◆ **Data to use**
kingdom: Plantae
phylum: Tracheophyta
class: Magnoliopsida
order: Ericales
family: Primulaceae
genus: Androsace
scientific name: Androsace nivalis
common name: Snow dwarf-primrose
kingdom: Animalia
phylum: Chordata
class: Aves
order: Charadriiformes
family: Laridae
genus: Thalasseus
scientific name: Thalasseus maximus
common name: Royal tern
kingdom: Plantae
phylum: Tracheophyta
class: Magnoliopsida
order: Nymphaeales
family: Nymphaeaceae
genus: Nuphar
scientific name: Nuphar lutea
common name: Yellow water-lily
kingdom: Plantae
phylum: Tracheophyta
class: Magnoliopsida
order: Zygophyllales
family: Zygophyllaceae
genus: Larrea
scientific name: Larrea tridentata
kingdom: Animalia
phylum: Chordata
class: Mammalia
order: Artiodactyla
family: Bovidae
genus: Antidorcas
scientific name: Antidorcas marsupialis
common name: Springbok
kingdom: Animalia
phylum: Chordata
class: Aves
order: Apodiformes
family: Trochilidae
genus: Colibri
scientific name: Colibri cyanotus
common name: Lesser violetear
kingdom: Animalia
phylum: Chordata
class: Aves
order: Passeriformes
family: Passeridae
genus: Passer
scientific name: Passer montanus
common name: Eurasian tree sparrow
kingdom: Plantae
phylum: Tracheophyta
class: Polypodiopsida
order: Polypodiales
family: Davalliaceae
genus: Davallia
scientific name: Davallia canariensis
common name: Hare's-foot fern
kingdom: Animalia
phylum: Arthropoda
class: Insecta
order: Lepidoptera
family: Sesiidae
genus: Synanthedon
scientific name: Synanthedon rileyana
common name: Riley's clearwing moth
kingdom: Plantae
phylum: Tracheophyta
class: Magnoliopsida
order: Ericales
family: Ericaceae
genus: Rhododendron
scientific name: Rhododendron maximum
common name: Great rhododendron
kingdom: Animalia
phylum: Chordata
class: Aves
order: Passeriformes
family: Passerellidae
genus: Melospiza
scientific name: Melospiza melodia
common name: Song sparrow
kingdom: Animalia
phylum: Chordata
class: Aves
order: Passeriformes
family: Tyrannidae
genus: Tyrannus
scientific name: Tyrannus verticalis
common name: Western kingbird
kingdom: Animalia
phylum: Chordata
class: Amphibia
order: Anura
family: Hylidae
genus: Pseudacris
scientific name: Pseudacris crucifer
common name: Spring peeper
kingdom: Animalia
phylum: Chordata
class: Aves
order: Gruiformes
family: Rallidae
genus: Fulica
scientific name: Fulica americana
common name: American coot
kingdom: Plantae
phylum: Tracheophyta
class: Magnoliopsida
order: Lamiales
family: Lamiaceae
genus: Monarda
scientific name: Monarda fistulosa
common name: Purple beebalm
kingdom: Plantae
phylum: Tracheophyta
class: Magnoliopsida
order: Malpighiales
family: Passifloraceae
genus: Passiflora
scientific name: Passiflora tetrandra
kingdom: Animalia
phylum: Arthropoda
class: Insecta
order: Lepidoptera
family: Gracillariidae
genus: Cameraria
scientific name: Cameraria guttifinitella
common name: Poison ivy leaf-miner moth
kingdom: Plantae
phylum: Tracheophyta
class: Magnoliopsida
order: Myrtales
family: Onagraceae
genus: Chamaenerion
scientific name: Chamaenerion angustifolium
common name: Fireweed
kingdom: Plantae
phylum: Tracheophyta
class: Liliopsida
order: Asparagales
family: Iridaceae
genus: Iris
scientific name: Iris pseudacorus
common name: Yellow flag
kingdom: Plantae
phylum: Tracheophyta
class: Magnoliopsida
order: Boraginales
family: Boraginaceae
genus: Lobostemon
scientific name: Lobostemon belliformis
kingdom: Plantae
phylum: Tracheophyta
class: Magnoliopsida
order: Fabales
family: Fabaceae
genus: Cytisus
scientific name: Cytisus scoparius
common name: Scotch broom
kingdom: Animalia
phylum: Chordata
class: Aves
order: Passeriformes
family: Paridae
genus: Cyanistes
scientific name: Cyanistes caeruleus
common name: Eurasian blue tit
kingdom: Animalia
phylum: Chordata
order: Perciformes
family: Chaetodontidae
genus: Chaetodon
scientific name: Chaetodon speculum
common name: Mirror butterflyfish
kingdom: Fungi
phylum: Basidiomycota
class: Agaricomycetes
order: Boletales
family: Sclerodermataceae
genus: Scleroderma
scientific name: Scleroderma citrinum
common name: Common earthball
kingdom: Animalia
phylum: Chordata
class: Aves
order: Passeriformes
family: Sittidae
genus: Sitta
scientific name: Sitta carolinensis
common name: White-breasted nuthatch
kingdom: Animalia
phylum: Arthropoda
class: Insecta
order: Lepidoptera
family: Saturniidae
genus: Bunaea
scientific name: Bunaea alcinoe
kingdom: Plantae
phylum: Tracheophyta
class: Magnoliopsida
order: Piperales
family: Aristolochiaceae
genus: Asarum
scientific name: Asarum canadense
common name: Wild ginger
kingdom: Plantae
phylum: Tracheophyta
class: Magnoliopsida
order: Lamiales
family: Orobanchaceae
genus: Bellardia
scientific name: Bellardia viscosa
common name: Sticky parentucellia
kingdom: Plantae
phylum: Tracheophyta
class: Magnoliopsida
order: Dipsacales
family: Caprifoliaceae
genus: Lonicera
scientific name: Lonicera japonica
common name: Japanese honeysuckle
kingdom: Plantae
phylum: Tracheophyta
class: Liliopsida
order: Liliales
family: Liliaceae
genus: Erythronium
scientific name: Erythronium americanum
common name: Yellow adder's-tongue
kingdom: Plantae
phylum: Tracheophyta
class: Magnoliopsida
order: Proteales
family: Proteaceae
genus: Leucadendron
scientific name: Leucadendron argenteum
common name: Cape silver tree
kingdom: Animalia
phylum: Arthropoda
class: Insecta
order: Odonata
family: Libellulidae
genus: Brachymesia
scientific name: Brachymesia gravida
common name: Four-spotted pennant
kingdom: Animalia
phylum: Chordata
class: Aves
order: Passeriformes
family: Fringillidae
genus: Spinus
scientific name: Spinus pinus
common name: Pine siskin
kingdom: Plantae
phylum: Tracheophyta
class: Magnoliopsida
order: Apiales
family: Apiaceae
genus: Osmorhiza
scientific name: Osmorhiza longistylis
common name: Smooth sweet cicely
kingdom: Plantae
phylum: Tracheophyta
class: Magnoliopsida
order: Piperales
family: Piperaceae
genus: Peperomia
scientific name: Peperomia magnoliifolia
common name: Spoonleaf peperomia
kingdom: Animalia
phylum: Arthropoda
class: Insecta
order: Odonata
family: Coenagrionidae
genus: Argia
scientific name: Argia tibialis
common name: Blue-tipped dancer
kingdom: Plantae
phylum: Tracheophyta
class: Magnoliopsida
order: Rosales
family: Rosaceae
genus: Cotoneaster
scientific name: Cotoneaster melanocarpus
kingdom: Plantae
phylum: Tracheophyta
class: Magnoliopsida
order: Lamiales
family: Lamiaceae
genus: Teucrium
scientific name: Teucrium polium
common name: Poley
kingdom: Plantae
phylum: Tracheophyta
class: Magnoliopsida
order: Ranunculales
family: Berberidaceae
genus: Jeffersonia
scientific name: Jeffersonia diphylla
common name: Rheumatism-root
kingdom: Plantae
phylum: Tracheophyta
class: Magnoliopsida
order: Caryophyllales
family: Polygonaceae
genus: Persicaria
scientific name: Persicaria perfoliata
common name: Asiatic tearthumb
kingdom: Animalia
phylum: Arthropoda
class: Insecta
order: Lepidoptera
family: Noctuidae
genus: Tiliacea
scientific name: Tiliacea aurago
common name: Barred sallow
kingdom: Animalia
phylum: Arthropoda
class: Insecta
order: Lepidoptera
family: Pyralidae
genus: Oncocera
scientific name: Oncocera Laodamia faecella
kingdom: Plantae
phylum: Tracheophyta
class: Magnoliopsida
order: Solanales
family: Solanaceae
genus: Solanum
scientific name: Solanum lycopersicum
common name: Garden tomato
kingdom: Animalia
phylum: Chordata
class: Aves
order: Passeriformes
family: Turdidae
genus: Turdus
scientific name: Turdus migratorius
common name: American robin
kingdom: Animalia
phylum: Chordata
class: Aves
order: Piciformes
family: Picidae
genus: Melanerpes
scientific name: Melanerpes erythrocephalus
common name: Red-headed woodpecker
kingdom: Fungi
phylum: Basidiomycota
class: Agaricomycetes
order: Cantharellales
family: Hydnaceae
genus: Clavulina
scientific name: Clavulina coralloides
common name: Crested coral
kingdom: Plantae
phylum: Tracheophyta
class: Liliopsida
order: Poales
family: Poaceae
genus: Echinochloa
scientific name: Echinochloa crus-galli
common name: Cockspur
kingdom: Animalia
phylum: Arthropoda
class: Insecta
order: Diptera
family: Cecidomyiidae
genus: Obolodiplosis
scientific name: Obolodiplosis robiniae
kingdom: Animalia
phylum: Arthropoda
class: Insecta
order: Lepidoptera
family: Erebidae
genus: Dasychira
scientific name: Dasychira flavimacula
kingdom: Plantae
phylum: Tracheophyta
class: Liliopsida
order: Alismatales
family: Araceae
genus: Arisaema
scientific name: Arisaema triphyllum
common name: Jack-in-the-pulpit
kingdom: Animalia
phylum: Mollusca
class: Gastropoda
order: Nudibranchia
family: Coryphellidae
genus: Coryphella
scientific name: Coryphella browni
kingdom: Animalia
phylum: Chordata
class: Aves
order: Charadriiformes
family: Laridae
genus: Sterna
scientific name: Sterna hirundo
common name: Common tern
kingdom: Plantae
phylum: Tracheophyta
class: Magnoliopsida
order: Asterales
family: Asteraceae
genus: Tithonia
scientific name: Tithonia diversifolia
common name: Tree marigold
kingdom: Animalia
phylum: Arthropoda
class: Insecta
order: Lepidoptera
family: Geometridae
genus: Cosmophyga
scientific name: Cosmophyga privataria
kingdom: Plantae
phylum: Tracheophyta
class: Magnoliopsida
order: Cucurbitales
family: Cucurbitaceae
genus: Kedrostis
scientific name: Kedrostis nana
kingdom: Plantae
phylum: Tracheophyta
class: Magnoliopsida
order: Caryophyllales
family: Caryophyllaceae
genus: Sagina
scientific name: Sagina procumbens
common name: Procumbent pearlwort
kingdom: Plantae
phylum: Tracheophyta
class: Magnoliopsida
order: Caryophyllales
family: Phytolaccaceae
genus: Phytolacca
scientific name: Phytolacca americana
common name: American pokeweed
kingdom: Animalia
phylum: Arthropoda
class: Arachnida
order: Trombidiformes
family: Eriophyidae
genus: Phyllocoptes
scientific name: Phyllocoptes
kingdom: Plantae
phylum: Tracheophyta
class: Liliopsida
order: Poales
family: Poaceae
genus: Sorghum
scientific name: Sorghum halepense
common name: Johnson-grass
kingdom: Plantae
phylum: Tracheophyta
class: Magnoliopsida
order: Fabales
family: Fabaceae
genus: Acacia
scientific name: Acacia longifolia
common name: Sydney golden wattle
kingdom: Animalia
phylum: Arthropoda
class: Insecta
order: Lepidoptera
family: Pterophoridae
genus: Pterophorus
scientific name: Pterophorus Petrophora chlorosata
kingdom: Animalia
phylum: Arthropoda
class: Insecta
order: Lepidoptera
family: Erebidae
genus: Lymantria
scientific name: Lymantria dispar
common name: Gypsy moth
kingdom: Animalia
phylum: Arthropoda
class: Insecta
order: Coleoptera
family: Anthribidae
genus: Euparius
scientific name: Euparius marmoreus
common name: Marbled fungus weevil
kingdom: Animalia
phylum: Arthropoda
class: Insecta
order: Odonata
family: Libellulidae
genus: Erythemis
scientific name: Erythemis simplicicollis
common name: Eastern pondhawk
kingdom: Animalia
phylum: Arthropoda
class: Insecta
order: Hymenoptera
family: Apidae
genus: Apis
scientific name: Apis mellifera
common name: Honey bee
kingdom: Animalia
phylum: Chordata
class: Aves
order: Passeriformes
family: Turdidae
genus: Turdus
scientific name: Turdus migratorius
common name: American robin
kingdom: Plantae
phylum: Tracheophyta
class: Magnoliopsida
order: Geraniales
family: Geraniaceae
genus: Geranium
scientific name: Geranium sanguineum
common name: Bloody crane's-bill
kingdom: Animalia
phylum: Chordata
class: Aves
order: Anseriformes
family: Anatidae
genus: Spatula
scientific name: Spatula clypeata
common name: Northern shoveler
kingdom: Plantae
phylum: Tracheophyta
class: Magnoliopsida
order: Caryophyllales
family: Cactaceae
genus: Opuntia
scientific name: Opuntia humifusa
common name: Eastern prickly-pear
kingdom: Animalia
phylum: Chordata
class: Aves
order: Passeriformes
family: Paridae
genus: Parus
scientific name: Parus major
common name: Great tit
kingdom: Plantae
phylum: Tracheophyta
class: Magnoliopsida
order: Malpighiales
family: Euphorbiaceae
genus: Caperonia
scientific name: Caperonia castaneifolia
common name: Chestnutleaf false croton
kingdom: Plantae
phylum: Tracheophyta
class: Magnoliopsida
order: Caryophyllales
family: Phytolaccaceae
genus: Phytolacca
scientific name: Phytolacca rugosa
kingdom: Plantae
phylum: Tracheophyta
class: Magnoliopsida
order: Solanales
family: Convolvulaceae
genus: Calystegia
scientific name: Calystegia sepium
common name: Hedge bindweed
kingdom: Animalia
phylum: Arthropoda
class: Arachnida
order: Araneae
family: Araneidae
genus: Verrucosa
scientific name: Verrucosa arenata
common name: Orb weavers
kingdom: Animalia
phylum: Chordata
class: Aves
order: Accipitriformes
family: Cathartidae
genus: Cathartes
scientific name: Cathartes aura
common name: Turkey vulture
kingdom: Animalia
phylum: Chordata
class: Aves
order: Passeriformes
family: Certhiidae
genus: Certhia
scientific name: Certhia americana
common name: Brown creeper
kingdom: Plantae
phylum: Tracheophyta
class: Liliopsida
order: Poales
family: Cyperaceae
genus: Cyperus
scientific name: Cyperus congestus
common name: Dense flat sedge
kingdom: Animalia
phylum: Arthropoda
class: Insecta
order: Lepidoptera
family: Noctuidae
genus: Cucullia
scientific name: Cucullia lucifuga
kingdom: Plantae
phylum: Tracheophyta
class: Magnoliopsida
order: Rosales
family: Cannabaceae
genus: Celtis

◆ **What to work on**
Reproduce word for word everything in the listing above from the line containing "family: Hydnaceae" down to the line containing "genus: Dasychira", including both of those lines.

◆ **Finished exercise**
family: Hydnaceae
genus: Clavulina
scientific name: Clavulina coralloides
common name: Crested coral
kingdom: Plantae
phylum: Tracheophyta
class: Liliopsida
order: Poales
family: Poaceae
genus: Echinochloa
scientific name: Echinochloa crus-galli
common name: Cockspur
kingdom: Animalia
phylum: Arthropoda
class: Insecta
order: Diptera
family: Cecidomyiidae
genus: Obolodiplosis
scientific name: Obolodiplosis robiniae
kingdom: Animalia
phylum: Arthropoda
class: Insecta
order: Lepidoptera
family: Erebidae
genus: Dasychira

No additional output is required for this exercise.